----- Material provided -----
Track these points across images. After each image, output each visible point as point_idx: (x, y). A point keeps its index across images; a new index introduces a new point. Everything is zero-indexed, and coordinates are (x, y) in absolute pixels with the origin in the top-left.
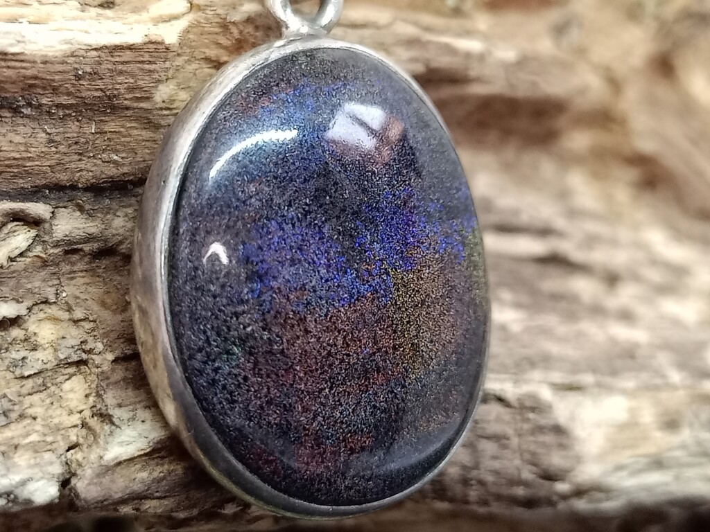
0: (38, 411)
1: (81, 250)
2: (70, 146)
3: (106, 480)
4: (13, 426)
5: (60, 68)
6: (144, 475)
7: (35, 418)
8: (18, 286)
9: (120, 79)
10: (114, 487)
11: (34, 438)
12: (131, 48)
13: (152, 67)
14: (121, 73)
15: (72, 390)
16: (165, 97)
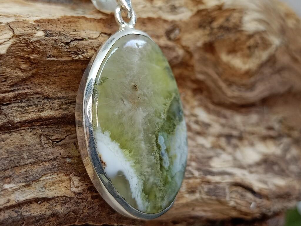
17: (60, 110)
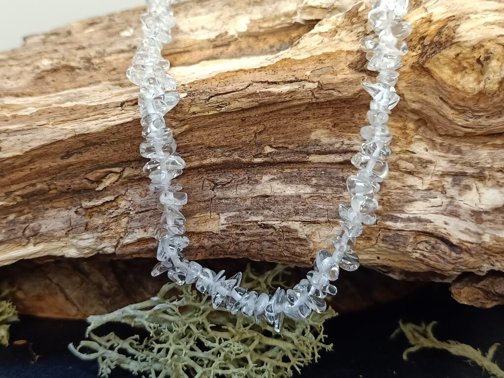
0: (113, 227)
1: (134, 179)
2: (123, 151)
3: (124, 249)
4: (105, 232)
5: (105, 133)
6: (137, 247)
7: (112, 229)
8: (114, 191)
10: (127, 251)
11: (110, 235)
12: (129, 122)
14: (128, 130)
15: (124, 222)
17: (223, 157)
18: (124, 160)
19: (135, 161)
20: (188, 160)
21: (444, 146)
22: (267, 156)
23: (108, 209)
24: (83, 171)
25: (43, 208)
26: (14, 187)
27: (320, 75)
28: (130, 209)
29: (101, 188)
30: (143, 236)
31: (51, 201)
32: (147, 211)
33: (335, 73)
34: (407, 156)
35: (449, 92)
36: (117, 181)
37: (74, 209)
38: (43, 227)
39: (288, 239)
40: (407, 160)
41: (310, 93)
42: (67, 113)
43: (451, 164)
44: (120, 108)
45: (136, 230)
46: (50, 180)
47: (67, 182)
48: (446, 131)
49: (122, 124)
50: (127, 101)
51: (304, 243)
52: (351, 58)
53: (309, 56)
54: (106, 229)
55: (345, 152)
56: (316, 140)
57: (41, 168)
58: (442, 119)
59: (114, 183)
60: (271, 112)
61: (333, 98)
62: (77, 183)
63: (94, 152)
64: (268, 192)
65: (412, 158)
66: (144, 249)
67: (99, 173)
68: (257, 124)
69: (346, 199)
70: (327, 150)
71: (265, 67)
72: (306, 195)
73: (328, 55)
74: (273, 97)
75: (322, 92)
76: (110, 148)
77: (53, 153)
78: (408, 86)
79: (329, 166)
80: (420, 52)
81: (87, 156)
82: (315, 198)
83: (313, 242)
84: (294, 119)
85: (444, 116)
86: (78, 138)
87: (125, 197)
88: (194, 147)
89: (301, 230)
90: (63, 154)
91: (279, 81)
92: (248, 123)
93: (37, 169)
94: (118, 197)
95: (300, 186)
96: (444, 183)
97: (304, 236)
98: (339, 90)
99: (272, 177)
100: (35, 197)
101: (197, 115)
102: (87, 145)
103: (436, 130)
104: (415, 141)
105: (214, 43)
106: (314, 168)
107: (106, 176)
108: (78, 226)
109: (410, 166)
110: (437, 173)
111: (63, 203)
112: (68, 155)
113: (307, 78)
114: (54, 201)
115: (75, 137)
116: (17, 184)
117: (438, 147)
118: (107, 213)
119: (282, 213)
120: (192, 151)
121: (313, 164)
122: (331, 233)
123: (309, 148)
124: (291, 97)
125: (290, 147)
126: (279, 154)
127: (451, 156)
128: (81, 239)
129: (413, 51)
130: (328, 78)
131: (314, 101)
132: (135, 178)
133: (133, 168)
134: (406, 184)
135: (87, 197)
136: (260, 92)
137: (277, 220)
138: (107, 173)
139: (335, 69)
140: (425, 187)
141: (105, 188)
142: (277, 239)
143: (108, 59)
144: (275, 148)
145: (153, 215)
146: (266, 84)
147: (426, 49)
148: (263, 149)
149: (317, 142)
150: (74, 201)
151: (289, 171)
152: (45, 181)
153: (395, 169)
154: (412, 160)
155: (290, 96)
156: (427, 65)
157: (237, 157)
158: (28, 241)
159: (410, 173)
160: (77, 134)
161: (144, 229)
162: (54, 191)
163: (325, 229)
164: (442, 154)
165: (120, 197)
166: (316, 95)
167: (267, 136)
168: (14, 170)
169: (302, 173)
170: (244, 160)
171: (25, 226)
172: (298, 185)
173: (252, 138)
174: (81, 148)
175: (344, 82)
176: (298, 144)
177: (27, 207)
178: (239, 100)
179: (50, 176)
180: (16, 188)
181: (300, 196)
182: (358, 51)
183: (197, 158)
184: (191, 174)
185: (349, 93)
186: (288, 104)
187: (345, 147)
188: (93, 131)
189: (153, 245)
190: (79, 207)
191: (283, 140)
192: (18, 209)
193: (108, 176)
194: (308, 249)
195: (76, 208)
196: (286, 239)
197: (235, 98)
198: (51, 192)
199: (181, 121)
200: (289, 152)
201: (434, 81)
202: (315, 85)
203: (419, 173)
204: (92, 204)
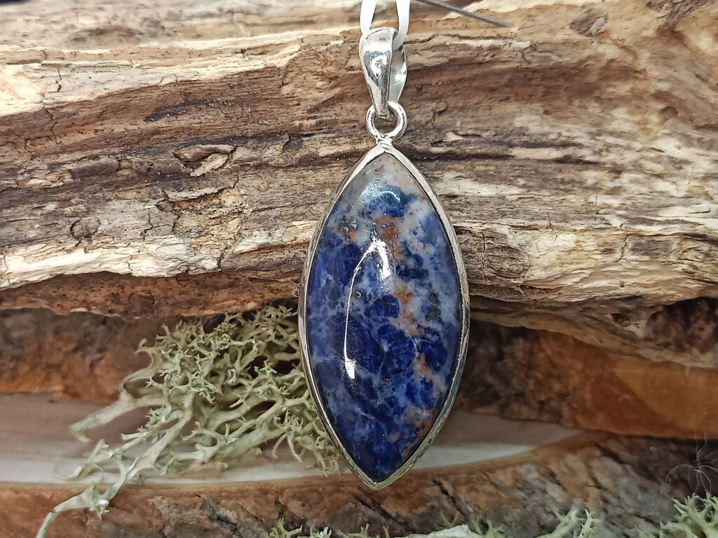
0: (215, 232)
1: (249, 165)
2: (238, 119)
3: (235, 260)
4: (201, 238)
5: (220, 84)
6: (257, 260)
8: (217, 181)
9: (255, 86)
10: (238, 263)
11: (210, 242)
12: (257, 71)
13: (273, 78)
14: (254, 83)
15: (233, 224)
16: (288, 92)
18: (238, 133)
19: (253, 137)
20: (334, 143)
21: (703, 142)
22: (451, 144)
23: (205, 207)
24: (174, 146)
25: (104, 198)
26: (64, 157)
27: (532, 33)
28: (242, 206)
29: (198, 172)
30: (267, 241)
31: (118, 187)
32: (271, 208)
33: (552, 31)
34: (653, 155)
35: (709, 66)
36: (220, 167)
37: (155, 202)
38: (105, 222)
39: (491, 250)
40: (653, 160)
41: (520, 55)
42: (159, 55)
43: (715, 165)
44: (242, 55)
45: (256, 233)
46: (121, 153)
47: (148, 158)
48: (707, 120)
49: (247, 73)
50: (249, 49)
51: (516, 256)
52: (575, 15)
53: (513, 8)
54: (203, 233)
55: (565, 145)
56: (521, 128)
57: (113, 130)
58: (700, 104)
59: (215, 170)
60: (460, 81)
61: (551, 64)
62: (163, 161)
63: (196, 115)
64: (457, 192)
65: (660, 157)
66: (266, 262)
67: (198, 149)
68: (437, 99)
69: (571, 202)
70: (539, 141)
71: (452, 19)
72: (512, 197)
73: (540, 9)
74: (470, 52)
75: (535, 54)
76: (220, 112)
77: (137, 107)
78: (652, 58)
79: (541, 165)
80: (668, 12)
81: (184, 121)
82: (526, 200)
83: (529, 256)
84: (488, 98)
85: (703, 99)
86: (180, 88)
87: (232, 191)
88: (343, 125)
89: (510, 237)
90: (148, 113)
91: (473, 36)
92: (425, 96)
93: (105, 131)
94: (223, 190)
95: (502, 187)
96: (707, 189)
97: (515, 245)
98: (559, 53)
99: (459, 174)
100: (94, 178)
101: (355, 72)
102: (186, 103)
103: (691, 120)
104: (661, 137)
105: (351, 14)
106: (520, 166)
107: (207, 157)
108: (161, 224)
109: (658, 168)
110: (698, 176)
111: (135, 193)
112: (156, 115)
113: (513, 36)
114: (121, 189)
115: (176, 84)
116: (71, 152)
117: (695, 143)
118: (203, 213)
119: (482, 215)
120: (339, 130)
121: (519, 160)
122: (555, 244)
123: (510, 138)
124: (493, 56)
125: (485, 135)
126: (468, 143)
127: (715, 154)
128: (165, 244)
129: (659, 11)
130: (542, 37)
131: (525, 65)
132: (252, 163)
133: (248, 148)
134: (655, 190)
135: (174, 188)
136: (451, 45)
137: (475, 223)
138: (208, 153)
139: (553, 27)
140: (683, 194)
141: (204, 174)
142: (476, 250)
143: (187, 23)
144: (463, 136)
145: (281, 215)
146: (457, 38)
147: (677, 8)
148: (444, 135)
149: (522, 132)
150: (152, 192)
151: (482, 168)
152: (114, 154)
153: (637, 170)
154: (659, 160)
155: (491, 54)
156: (679, 28)
157: (407, 142)
158: (77, 242)
159: (659, 176)
160: (179, 79)
161: (267, 232)
162: (126, 172)
163: (545, 238)
164: (701, 152)
165: (225, 191)
166: (527, 58)
167: (450, 119)
168: (70, 129)
169: (502, 172)
170: (418, 147)
171: (73, 220)
172: (499, 186)
173: (430, 118)
174: (178, 106)
175: (565, 43)
176: (495, 131)
177: (77, 194)
178: (420, 53)
179: (123, 145)
180: (67, 159)
181: (503, 198)
182: (583, 7)
183: (348, 140)
184: (335, 165)
185: (573, 59)
186: (486, 69)
187: (562, 138)
188: (202, 78)
189: (281, 256)
190: (162, 199)
191: (474, 126)
192: (62, 195)
193: (210, 157)
194: (523, 265)
195: (157, 201)
196: (488, 249)
197: (416, 50)
198: (120, 172)
199: (331, 79)
200: (482, 142)
201: (689, 51)
202: (527, 44)
203: (671, 175)
204: (184, 194)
-----
> Work instruction
Print, from the entries above, the line with "55: (345, 152)", the line with "126: (279, 154)" and all lines between them, exactly and with nothing else.

> The answer
55: (345, 152)
56: (316, 140)
57: (41, 168)
58: (442, 119)
59: (114, 183)
60: (271, 112)
61: (333, 98)
62: (77, 183)
63: (94, 152)
64: (268, 192)
65: (412, 158)
66: (144, 249)
67: (99, 173)
68: (257, 124)
69: (346, 199)
70: (327, 150)
71: (265, 67)
72: (306, 195)
73: (328, 55)
74: (273, 97)
75: (322, 92)
76: (110, 148)
77: (53, 153)
78: (408, 86)
79: (329, 166)
80: (420, 52)
81: (87, 156)
82: (315, 198)
83: (313, 242)
84: (294, 119)
85: (444, 116)
86: (78, 138)
87: (125, 197)
88: (194, 147)
89: (301, 230)
90: (63, 154)
91: (279, 81)
92: (248, 123)
93: (37, 169)
94: (118, 197)
95: (300, 186)
96: (444, 183)
97: (304, 236)
98: (339, 90)
99: (272, 177)
100: (35, 197)
101: (197, 115)
102: (87, 145)
103: (436, 130)
104: (415, 141)
105: (214, 43)
106: (314, 168)
107: (106, 176)
108: (78, 226)
109: (410, 166)
110: (437, 173)
111: (63, 203)
112: (68, 155)
113: (307, 78)
114: (54, 201)
115: (75, 137)
116: (17, 184)
117: (438, 147)
118: (107, 213)
119: (282, 213)
120: (192, 151)
121: (313, 164)
122: (331, 233)
123: (309, 148)
124: (291, 97)
125: (290, 147)
126: (279, 154)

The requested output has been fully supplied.